Monday, January 30, 2023

Beatitudes continued...

 


We continue to find our way through the Sermon on the Mount, prayerfully seeking ways these words might find a way into our minds, hearts, souls, and whole lives.  Last week, we let the words of the Beatitudes sink and settle and sing to our souls.  We noticed that while we usually think, “Blessing/Happy are those who are famous and have a fortune and thousands of followers,” Jesus says, “Um excuse me while I tear up that script of life and run it through the shredder.” Eek! 

 

I wonder how many people sitting at Jesus feet on the mountain turned to their partner and said, “Honey, I am outta here.  I’ll be in the car.”  Insert people stomping off and slamming the church door.  By the way, I know Jesus was outside and there was no actual door.  The words of the Beatitudes can be difficult and demanding to embrace and embody day after day.  Maybe that is why in Matthew 5:1, the writer has a distinction between the “crowd” and “disciples”.  How many people went up the mountain?  Are we willing to go up the mountain to not just listen to these words, but find ways to live them?  We recognize this is a spiritual summit. 

 

After Jesus upends the script of life, he draws a comparison between your life, my life, our life together and salt and light.  Jesus says when salt has lost its saltiness or zest-iness, you might as well toss and throw it out the window.

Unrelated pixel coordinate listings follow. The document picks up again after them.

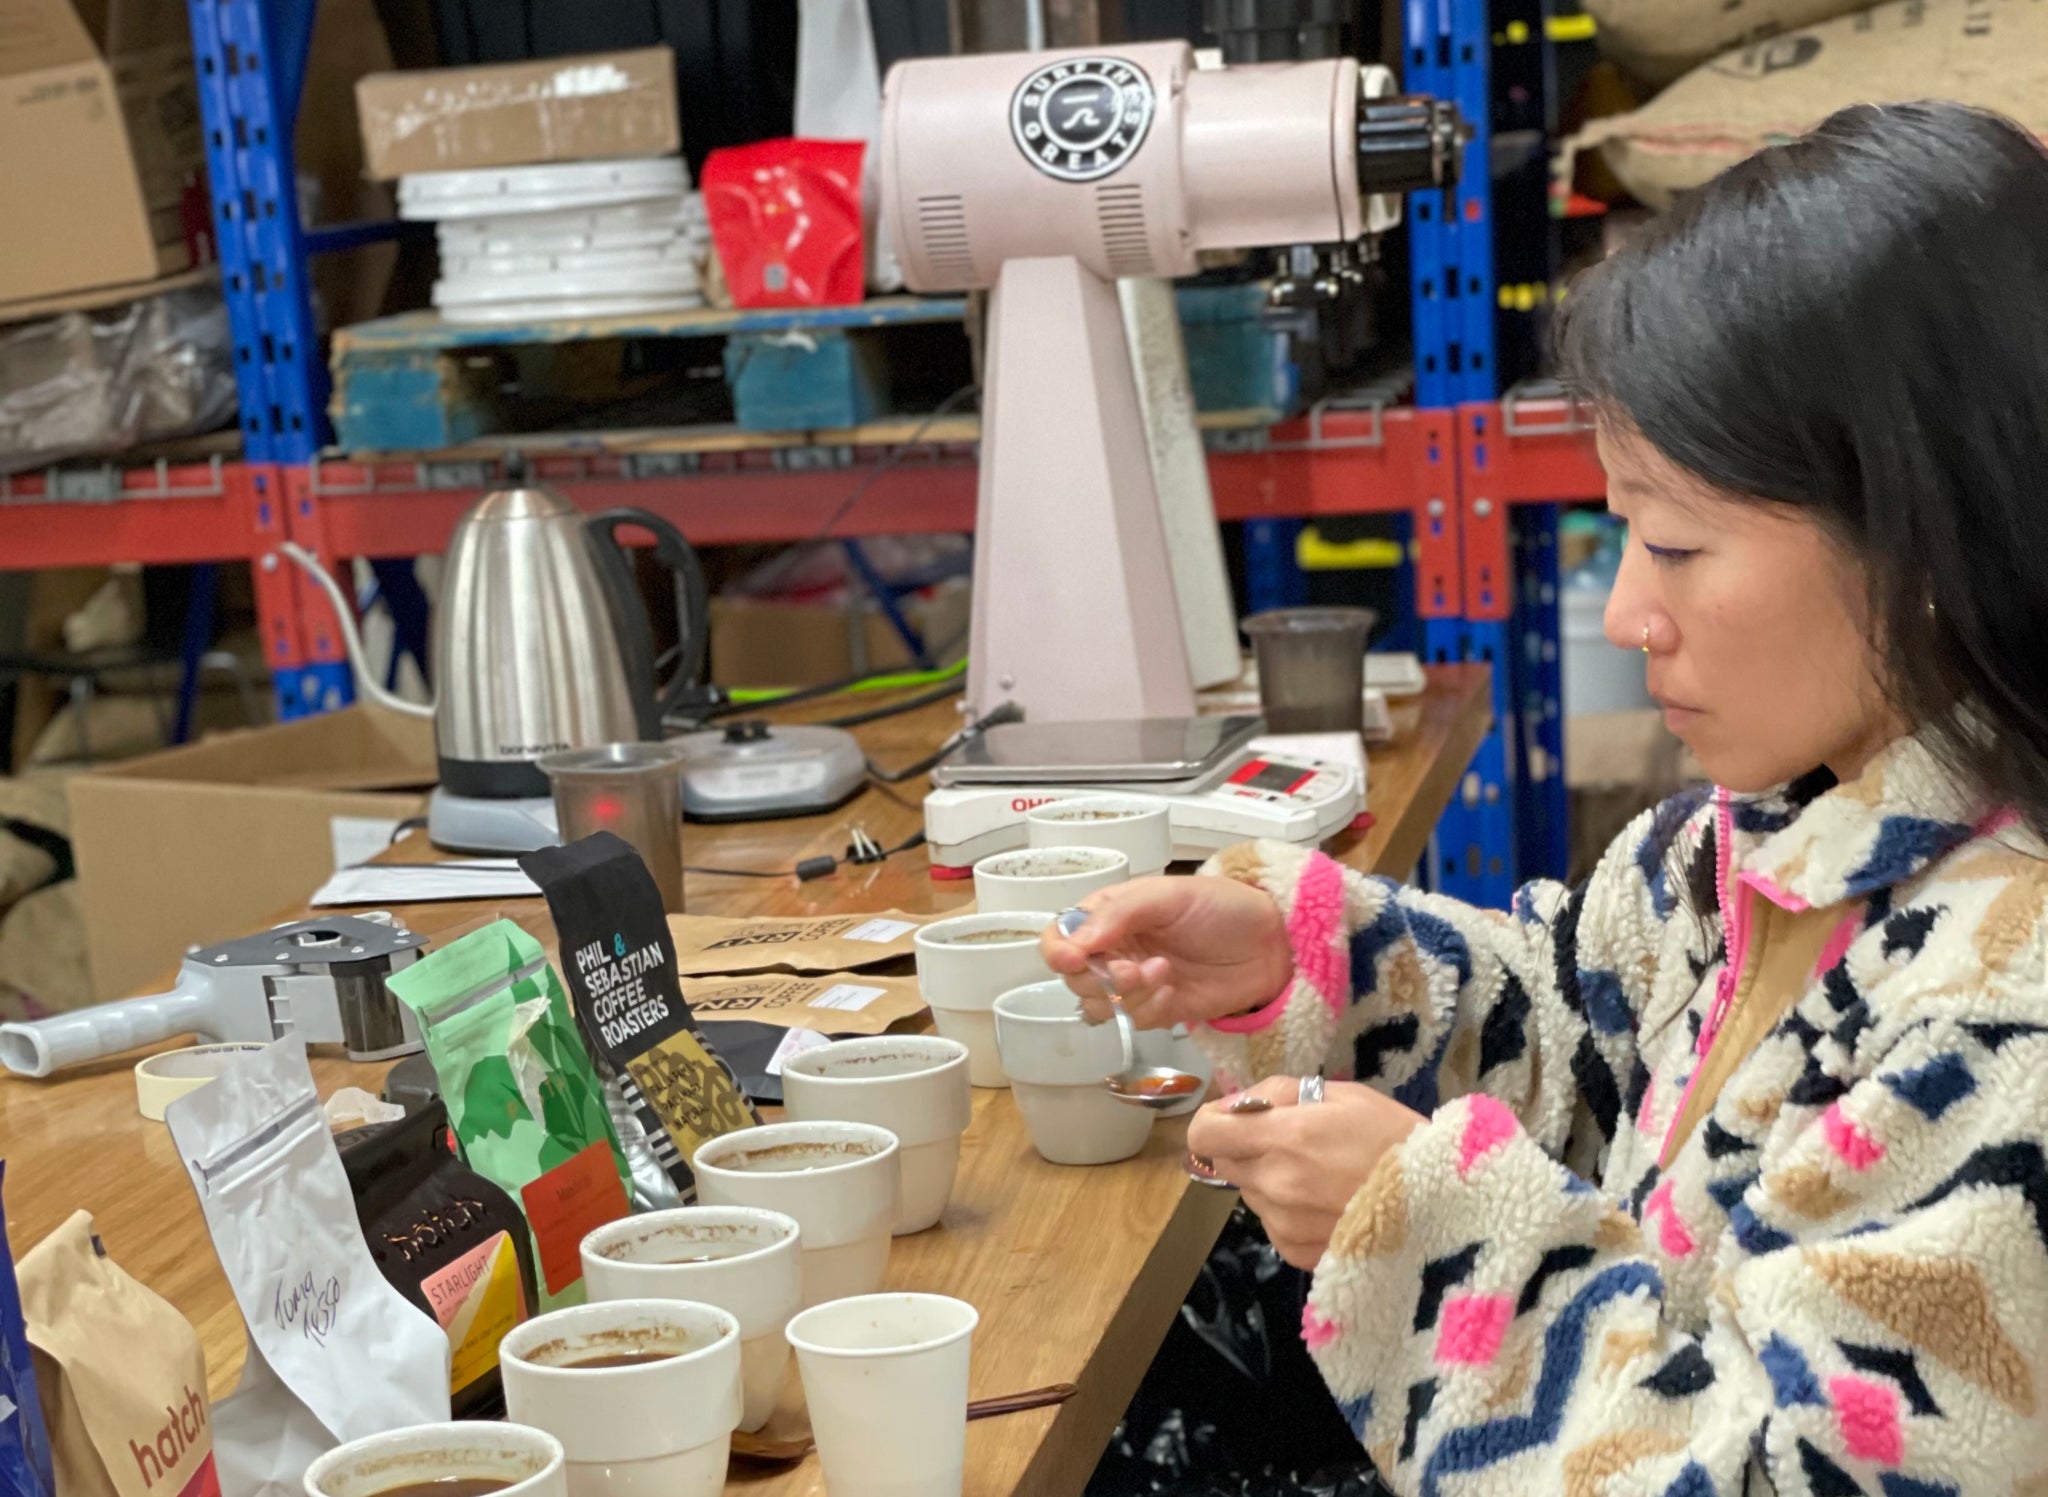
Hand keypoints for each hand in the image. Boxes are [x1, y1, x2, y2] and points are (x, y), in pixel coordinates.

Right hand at [1037, 875, 1292, 1028]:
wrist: (1271, 943)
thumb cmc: (1221, 906)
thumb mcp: (1169, 895)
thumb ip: (1120, 914)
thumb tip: (1076, 942)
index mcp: (1108, 914)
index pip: (1060, 935)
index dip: (1058, 951)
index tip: (1075, 961)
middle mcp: (1114, 949)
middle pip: (1074, 978)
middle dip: (1100, 978)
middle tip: (1133, 970)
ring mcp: (1134, 982)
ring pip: (1099, 1005)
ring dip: (1127, 995)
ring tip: (1163, 975)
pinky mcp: (1156, 1009)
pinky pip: (1132, 1021)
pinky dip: (1149, 1010)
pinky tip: (1174, 992)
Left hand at [1186, 1076, 1426, 1269]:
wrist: (1444, 1204)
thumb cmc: (1396, 1139)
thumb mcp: (1342, 1094)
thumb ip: (1281, 1093)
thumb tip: (1239, 1104)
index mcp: (1283, 1138)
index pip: (1203, 1134)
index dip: (1213, 1122)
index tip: (1236, 1119)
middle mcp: (1274, 1185)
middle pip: (1225, 1163)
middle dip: (1246, 1148)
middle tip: (1291, 1142)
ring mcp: (1285, 1225)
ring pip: (1251, 1194)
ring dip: (1269, 1181)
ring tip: (1320, 1176)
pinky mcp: (1299, 1255)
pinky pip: (1274, 1225)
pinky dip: (1289, 1213)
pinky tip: (1328, 1204)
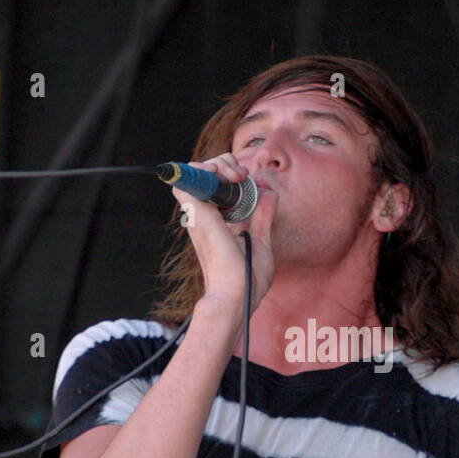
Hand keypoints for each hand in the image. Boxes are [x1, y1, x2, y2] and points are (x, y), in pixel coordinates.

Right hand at [170, 152, 278, 318]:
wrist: (237, 294)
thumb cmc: (247, 279)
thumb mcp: (260, 242)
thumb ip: (263, 218)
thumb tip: (269, 194)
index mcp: (216, 222)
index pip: (215, 185)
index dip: (229, 174)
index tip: (248, 182)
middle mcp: (205, 215)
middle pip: (206, 173)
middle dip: (226, 164)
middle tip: (243, 177)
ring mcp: (199, 213)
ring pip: (198, 170)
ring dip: (219, 164)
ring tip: (237, 176)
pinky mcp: (197, 211)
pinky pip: (189, 177)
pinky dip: (205, 168)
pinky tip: (226, 176)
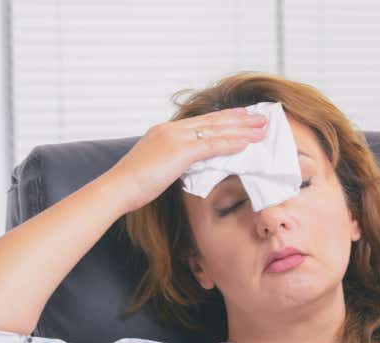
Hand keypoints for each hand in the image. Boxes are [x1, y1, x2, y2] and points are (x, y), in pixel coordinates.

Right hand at [104, 107, 267, 212]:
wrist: (117, 188)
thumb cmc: (132, 185)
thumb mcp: (156, 168)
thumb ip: (173, 163)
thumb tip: (186, 168)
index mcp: (165, 131)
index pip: (201, 121)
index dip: (224, 118)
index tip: (242, 116)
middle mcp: (171, 129)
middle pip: (213, 120)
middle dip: (239, 118)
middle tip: (261, 116)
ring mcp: (175, 138)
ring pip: (216, 130)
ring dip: (242, 129)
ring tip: (262, 128)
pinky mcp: (179, 151)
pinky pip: (212, 145)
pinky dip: (231, 143)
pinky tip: (247, 143)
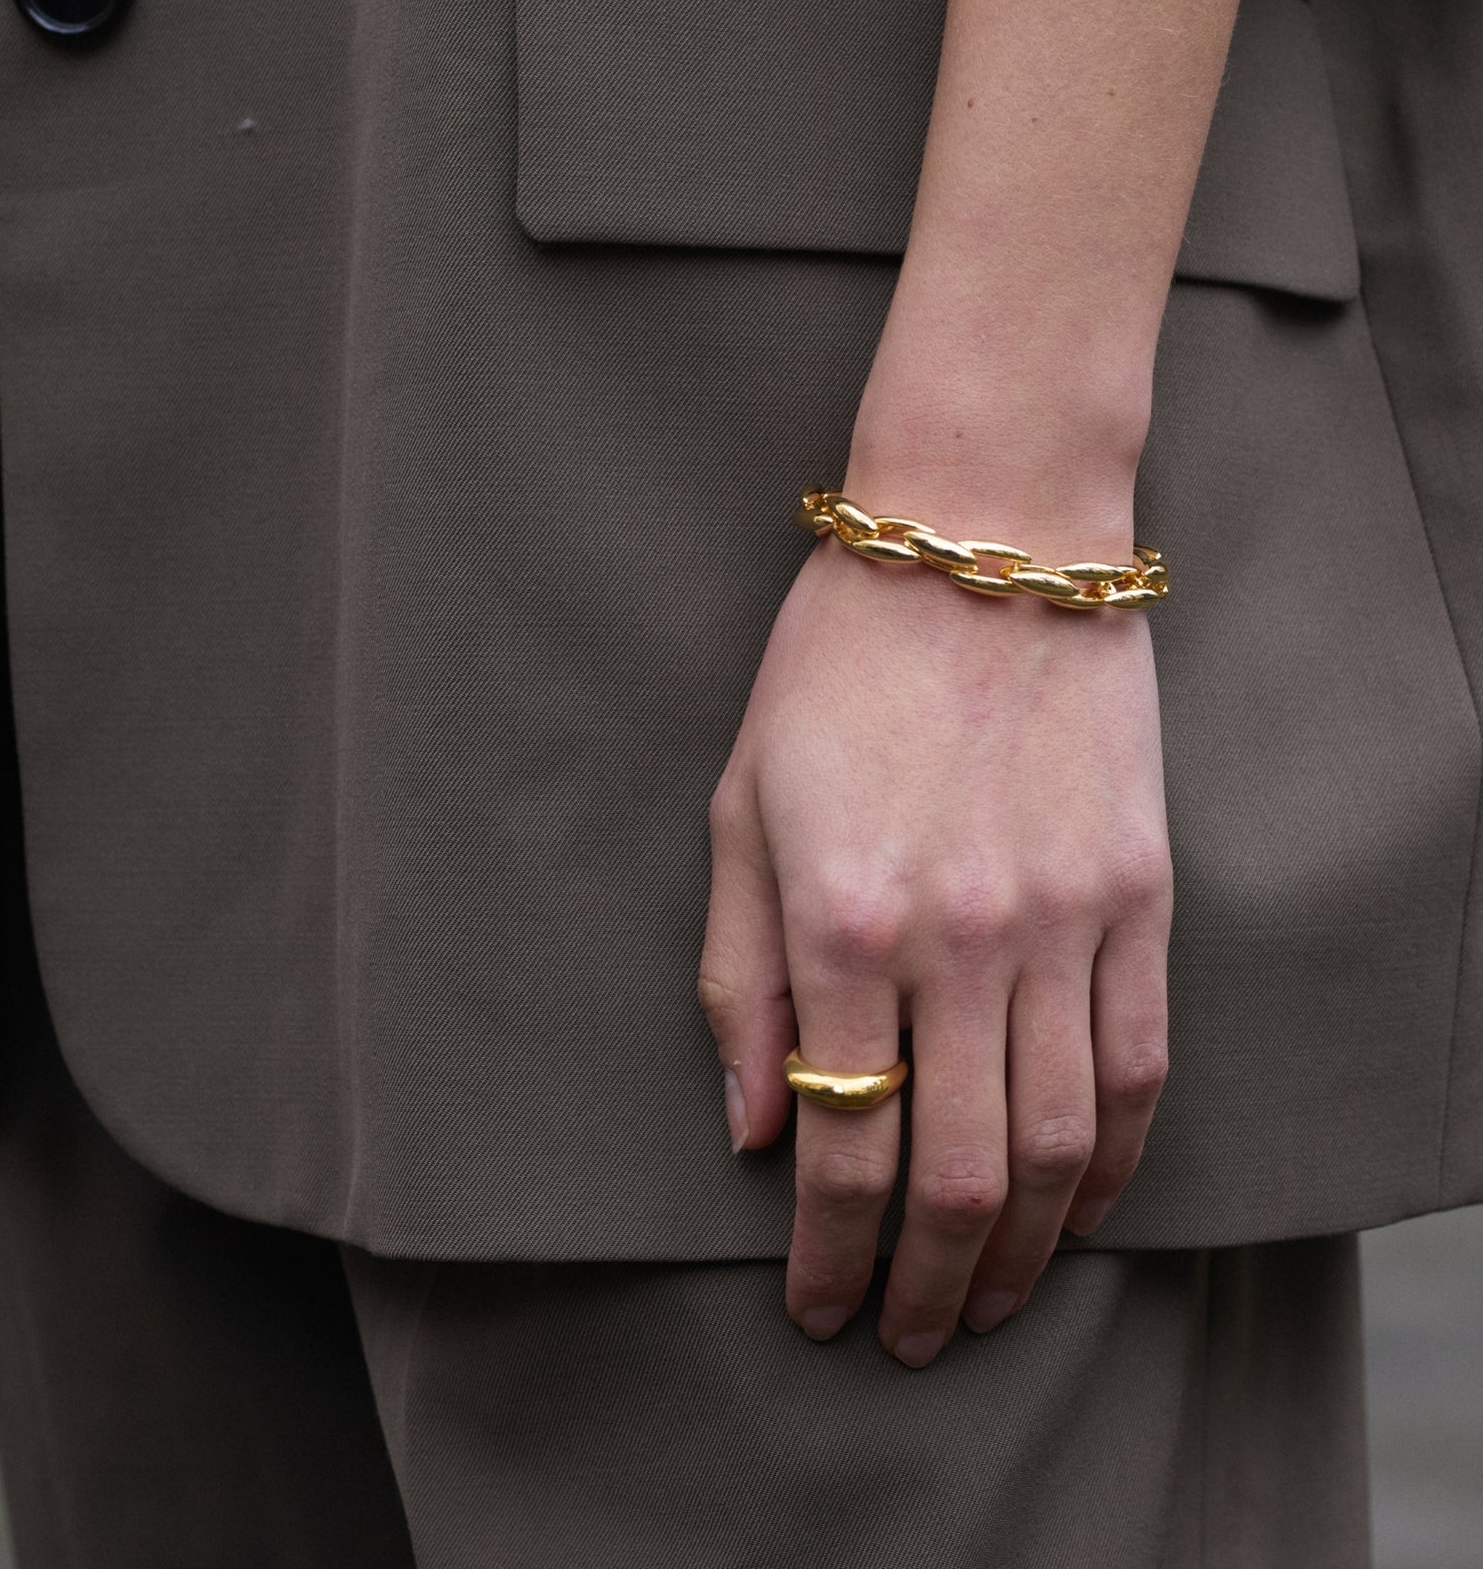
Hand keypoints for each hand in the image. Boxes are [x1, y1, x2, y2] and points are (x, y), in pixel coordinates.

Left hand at [698, 509, 1171, 1367]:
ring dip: (1026, 1253)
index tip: (817, 1307)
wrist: (986, 537)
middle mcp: (960, 938)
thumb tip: (750, 1131)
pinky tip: (1083, 1206)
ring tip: (989, 1303)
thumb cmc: (837, 663)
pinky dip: (1115, 1160)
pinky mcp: (1141, 894)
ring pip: (1063, 1145)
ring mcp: (1064, 919)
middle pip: (961, 1177)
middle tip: (905, 1340)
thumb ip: (736, 978)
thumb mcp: (741, 805)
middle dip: (925, 1287)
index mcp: (842, 919)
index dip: (827, 1253)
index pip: (842, 1146)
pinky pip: (1140, 1065)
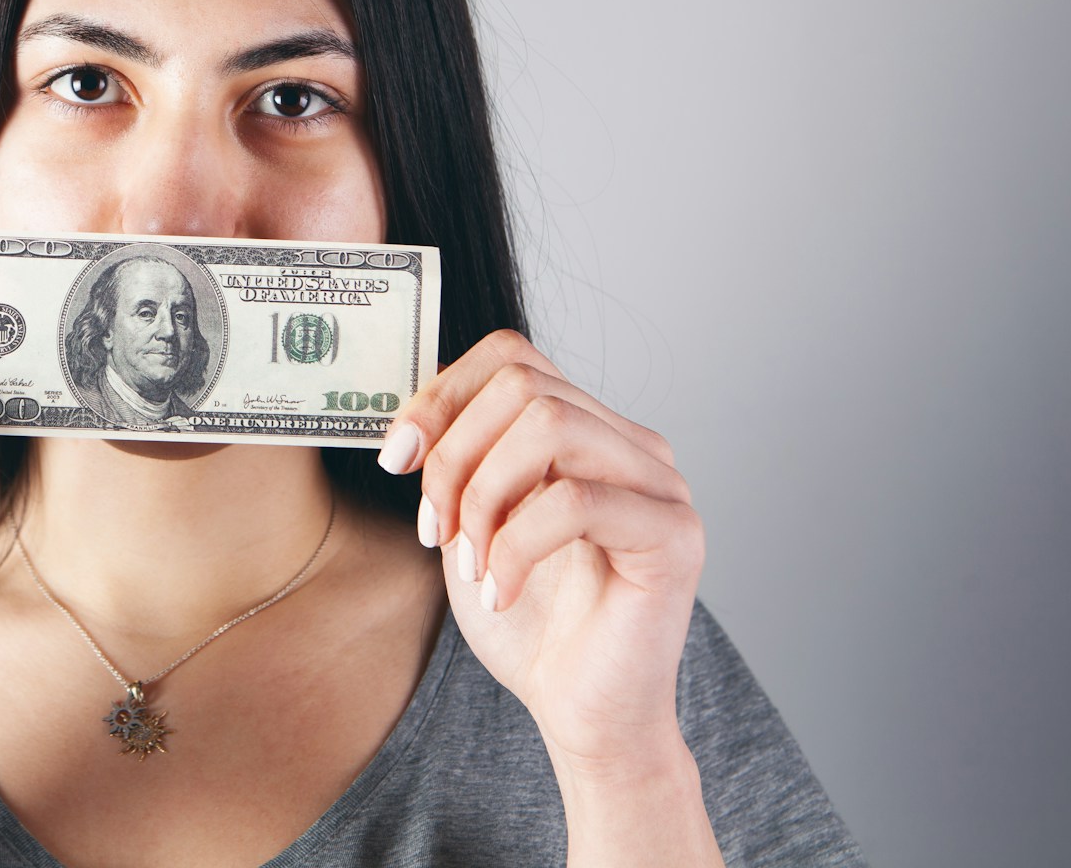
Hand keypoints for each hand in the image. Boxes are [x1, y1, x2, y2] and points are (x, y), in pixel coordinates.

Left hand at [380, 329, 704, 777]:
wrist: (582, 714)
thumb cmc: (529, 623)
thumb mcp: (469, 522)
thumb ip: (454, 459)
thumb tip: (406, 416)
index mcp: (586, 428)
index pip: (511, 356)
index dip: (441, 395)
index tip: (396, 459)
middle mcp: (631, 443)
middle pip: (524, 385)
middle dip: (454, 455)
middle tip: (433, 530)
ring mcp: (661, 484)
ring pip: (550, 426)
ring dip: (483, 496)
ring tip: (471, 561)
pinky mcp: (675, 535)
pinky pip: (575, 500)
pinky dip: (516, 547)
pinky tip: (501, 593)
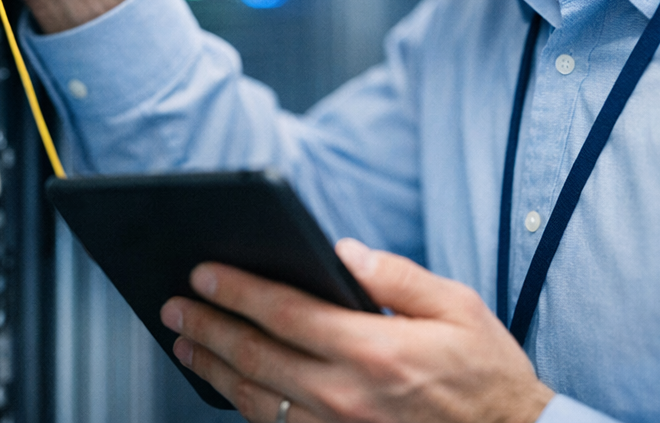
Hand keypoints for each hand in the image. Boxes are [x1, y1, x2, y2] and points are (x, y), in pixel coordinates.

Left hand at [159, 239, 553, 422]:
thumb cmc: (486, 375)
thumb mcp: (456, 306)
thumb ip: (394, 274)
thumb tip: (341, 251)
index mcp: (372, 351)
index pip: (283, 312)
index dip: (236, 289)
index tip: (202, 271)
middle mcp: (347, 397)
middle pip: (256, 357)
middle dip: (208, 325)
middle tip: (173, 304)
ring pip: (258, 401)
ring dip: (214, 368)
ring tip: (184, 341)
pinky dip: (246, 408)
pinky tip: (228, 388)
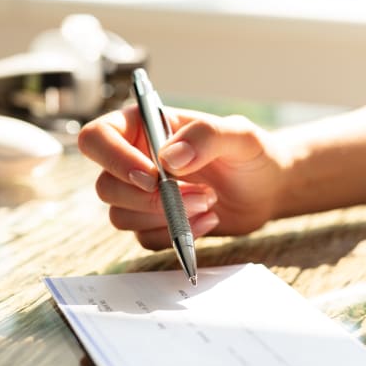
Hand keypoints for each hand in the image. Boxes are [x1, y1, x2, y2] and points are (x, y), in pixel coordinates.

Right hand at [79, 106, 288, 248]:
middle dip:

Here is the irony and contradiction, salt rarely loses its saltiness.  According to the Morton’s website, and they must be the authority because my grandparents bought Morton’s salt, salt doesn’t expire.  Sure if you add other chemicals to the salt..which means it is not longer really salt…it might lose some of the flavor.

 

Pause with me…what does it mean that you cannot lose your saltiness?  Or maybe we do lose some of our flavor when we end up adding too much to our lives?  What would it mean to live the truth that there is a zest-iness built and baked into your life because you are created in God’s image?

 

Wait…don’t race through that last question.  Try to answer that question right now and every day.

 

Jesus continues, that you don’t light a lamp and put a basket over it.  Of course not!  Did you learn nothing from Smokey the Bear…that could start a forest fire!  More to the point, for a lamp to be a lamp it needs to shine.  If that sounds familiar, that is an echo of Christmas Eve, when we centered around that truth that for a candle to be a candle, it needs to be lit. 

 

As we approach the threshold of turning the calendar to February, I wonder, what is adding zest or spice to your life right now?  What is adding flavor?  And where are you encountering light and where are you letting your light shine? 

 

One final thought has you ponder prayerfully those questions: salt and light are every day, ordinary, ho-hum things ~ true in Jesus’ day and true today.  So, when reflecting and responding to those questions, you don’t have to figure out some special or set apart moment.  This doesn’t have to be, “My vacation skydiving and running with the bulls in Spain is totally going to be salty.”  (By the way, that vacation itinerary just made my anxiety say, “No thank you”.)  You don’t have to think, my light is so brilliant and bold that I will inspire everyone around.  Most of the time, our precious ordinary lives offer a dash of salt (which is always enough) and a bit of light which can help illuminate the next right step.

 

Sit with these images of salt and light to consider ways you might embrace and embody these in beautifully ordinary ways this day.  Amen.